Overview
Stract (and most other web search engines) is composed of three main components: the crawler, the webgraph and the search index.
Crawler
The crawler, often also referred to as a spider or bot, is the component responsible for collecting and scanning websites across the internet. It begins with a seed list of URLs, which it visits to fetch web pages. The crawler then parses these pages to extract additional URLs, which are then added to the list of URLs to be crawled in the future. This process repeats in a cycle, allowing the crawler to discover new web pages or updates to existing pages continuously. The content fetched by the crawler is passed on to the next components of the search engine: the webgraph and the search index.
Webgraph
The webgraph is a data structure that represents the relationships between different web pages. Each node in the webgraph represents a unique web page, and each edge represents a hyperlink from one page to another. The webgraph helps the search engine understand the structure of the web and the authority of different web pages. Authority is determined by factors such as the number of other pages linking to a given page (also known as "backlinks"), which is an important factor in ranking search results.
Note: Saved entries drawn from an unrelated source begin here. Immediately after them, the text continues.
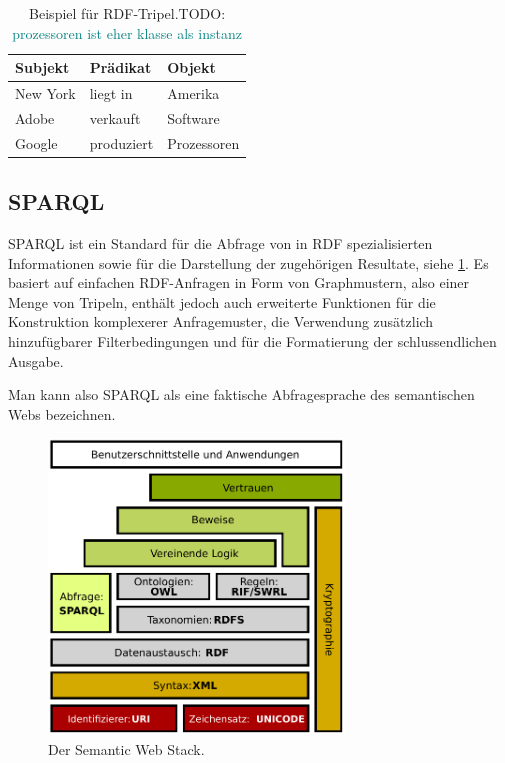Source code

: \documentclass[headsepline,titlepage,ngerman,twoside,12pt]{report}
\newcommand\todo[1]{TODO: \textcolor{teal}{#1}}
\begin{document}
\begin{table}
\begin{centering}
\begin{tabularx}{\textwidth}{XXX}
\toprule
\textrm{Subjekt}			&\textrm{Prädikat}			&\textrm{Objekt}\\
\midrule
New York				&liegt in				&Amerika\\
Adobe				    &verkauft				&Software\\
Google					&produziert				&Prozessoren\\
\bottomrule
\end{tabularx}
\end{centering}
\caption{Beispiel für RDF-Tripel.\todo{prozessoren ist eher klasse als instanz}}
\label{tab:rdfexample}
\end{table}


\subsection{\acs{SPARQL}}
\ac{SPARQL} ist ein Standard für die Abfrage von in \ac{RDF} spezialisierten Informationen sowie für die Darstellung der zugehörigen Resultate, siehe \cref{img:semanticwebstack1}.
Es basiert auf einfachen \ac{RDF}-Anfragen in Form von Graphmustern, also einer Menge von Tripeln, enthält jedoch auch erweiterte Funktionen für die Konstruktion komplexerer Anfragemuster, die Verwendung zusätzlich hinzufügbarer Filterbedingungen und für die Formatierung der schlussendlichen Ausgabe.


Man kann also \ac{SPARQL} als eine faktische Abfragesprache des semantischen Webs bezeichnen.
\begin{figure}
\centering
\includegraphics[width=0.7\textwidth]{images/swebstackde.pdf}
\caption{Der Semantic Web Stack.}
\label{img:semanticwebstack1}

\end{figure}
\end{document}
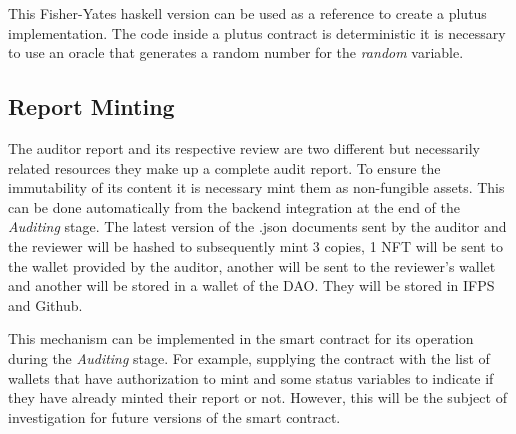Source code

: \documentclass[9pt]{article}
\begin{document}
This Fisher-Yates haskell version can be used as a reference to create a plutus implementation. The code inside a plutus contract is deterministic it is necessary to use an oracle that generates a random number for the \emph { random } variable.

\subsection { Report Minting }

The auditor report and its respective review are two different but necessarily related resources they make up a complete audit report. To ensure the immutability of its content it is necessary mint them as non-fungible assets. This can be done automatically from the backend integration at the end of the \emph{Auditing} stage. 
The latest version of the .json documents sent by the auditor and the reviewer will be hashed to subsequently mint 3 copies, 1 NFT will be sent to the wallet provided by the auditor, another will be sent to the reviewer's wallet and another will be stored in a wallet of the DAO. They will be stored in IFPS and Github.

This mechanism can be implemented in the smart contract for its operation during the \emph{Auditing} stage. For example, supplying the contract with the list of wallets that have authorization to mint and some status variables to indicate if they have already minted their report or not. However, this will be the subject of investigation for future versions of the smart contract.
\end{document}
This concept is often referred to as "link analysis."
Search Index
The search index is the component that facilitates fast and accurate search results. It is akin to the index at the back of a book, providing a direct mapping from words or phrases to the web pages in which they appear. This data structure is often referred to as an "inverted index". The search index is designed to handle complex search queries and return relevant results in a fraction of a second. The index uses the information gathered by the crawler and the structure of the webgraph to rank search results according to their relevance.